# New Horse, but we miss the Pony--Added Pics



## michickenwrangler (Apr 18, 2013)

We got him.

No pics yet as there was hail and 3 inches of rain falling when we got in last night.

I'll try and get some today.

His name is "Kurish" which I don't really like. We're thinking either Kodiak or Thunder. Open to suggestions though

http://www.dreamhorse.com/show_horse.php?form_horse_id=1859225

He's a beast of a thing, but very gentle and willing. The trainer working with him isn't a gaited trainer, but she does specialize in Natural Horsemanship/Parelli stuff, so he has gone over bridges, pedestals, poles, barrels all in the arena.

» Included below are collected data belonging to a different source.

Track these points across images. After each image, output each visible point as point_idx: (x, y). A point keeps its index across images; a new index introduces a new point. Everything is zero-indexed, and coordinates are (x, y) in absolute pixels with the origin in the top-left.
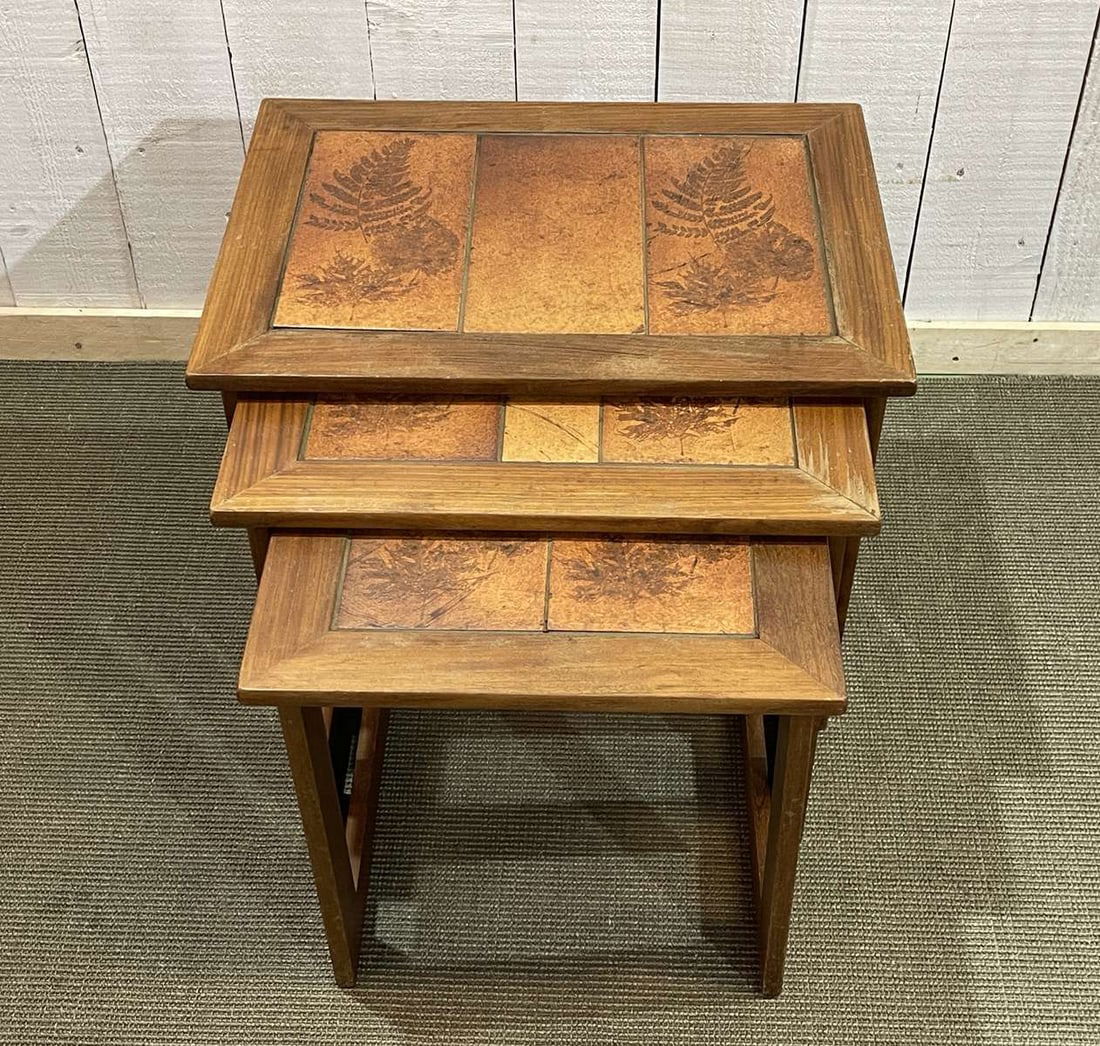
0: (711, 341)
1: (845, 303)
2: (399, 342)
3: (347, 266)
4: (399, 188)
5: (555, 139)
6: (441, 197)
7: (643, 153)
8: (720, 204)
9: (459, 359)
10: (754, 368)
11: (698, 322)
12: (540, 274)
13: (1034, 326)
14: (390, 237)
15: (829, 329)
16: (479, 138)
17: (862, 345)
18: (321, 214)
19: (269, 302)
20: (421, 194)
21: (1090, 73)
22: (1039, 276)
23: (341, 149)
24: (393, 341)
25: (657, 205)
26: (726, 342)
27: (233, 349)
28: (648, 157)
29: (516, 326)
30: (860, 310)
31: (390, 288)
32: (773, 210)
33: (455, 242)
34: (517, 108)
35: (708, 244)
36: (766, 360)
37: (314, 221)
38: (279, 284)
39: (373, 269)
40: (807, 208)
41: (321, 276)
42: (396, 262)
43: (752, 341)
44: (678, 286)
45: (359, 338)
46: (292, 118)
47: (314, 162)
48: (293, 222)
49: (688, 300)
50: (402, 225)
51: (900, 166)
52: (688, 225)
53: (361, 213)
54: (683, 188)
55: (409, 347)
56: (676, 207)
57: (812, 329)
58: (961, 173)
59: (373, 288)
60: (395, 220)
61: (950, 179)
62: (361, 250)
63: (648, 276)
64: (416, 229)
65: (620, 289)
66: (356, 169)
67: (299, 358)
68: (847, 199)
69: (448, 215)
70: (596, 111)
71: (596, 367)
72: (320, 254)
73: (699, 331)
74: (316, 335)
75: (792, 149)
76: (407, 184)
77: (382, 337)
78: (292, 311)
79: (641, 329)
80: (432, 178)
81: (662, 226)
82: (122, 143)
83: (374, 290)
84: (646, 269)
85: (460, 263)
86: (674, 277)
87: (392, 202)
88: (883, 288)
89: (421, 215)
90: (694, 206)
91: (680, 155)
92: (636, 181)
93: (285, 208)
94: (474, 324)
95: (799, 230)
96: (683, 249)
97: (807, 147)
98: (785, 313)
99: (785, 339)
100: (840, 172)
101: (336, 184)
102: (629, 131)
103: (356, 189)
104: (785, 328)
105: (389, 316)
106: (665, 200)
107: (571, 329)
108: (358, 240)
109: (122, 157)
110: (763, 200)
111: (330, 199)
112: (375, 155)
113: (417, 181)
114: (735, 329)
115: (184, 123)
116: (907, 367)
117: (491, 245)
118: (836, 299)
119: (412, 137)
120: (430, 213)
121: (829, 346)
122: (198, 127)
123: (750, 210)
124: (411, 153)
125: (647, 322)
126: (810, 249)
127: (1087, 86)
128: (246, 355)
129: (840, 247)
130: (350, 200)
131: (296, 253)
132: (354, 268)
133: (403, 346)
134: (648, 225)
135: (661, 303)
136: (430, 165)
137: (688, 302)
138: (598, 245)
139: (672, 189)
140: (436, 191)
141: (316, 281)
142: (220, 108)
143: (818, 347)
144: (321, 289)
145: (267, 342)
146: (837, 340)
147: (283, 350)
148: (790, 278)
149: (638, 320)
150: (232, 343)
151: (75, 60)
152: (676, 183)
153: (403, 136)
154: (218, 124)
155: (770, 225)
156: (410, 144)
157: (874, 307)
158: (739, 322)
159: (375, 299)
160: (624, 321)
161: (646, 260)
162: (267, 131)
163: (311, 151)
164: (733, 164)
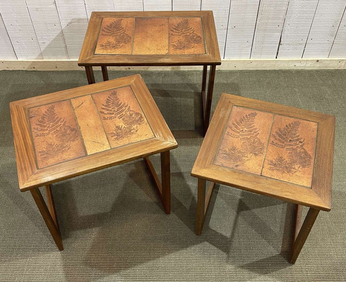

He just needs more trail experience.

It lucked out, because the people who bought my daughter's pony (fellow endurance competitors  , so we'll still see her at rides) are only 20 miles from where this guy was, so I took the pony down.


----------



## Canadiannee (Apr 18, 2013)

Congratulations on your new boy... can't wait to see the pictures! I love TSW's... the ride! WOW!

So nice to hear your pony is close by... isn't it nice seeing "old friends" carrying new riders at the shows and competitions!?!


----------



## michickenwrangler (Apr 19, 2013)

Here's pics of the new boy. We decided to call him Boromir, Bo for short (bonus points if anyone knows why we named him Boromir). Bo also means "ox" in Greek and her certainly is an ox. I look like a kid on a plow horse up on him. But he's such a good boy.


----------



## Bunnylady (Apr 19, 2013)

Good lookin guy, but he doesn't look like Sean Bean to me.


----------



## alsea1 (Apr 19, 2013)

He is a very nice looking horse. I love the nice amount of strong bone in the legs.


----------



## AnimalHugger102 (Apr 27, 2013)

Congrats! He is beautiful!


----------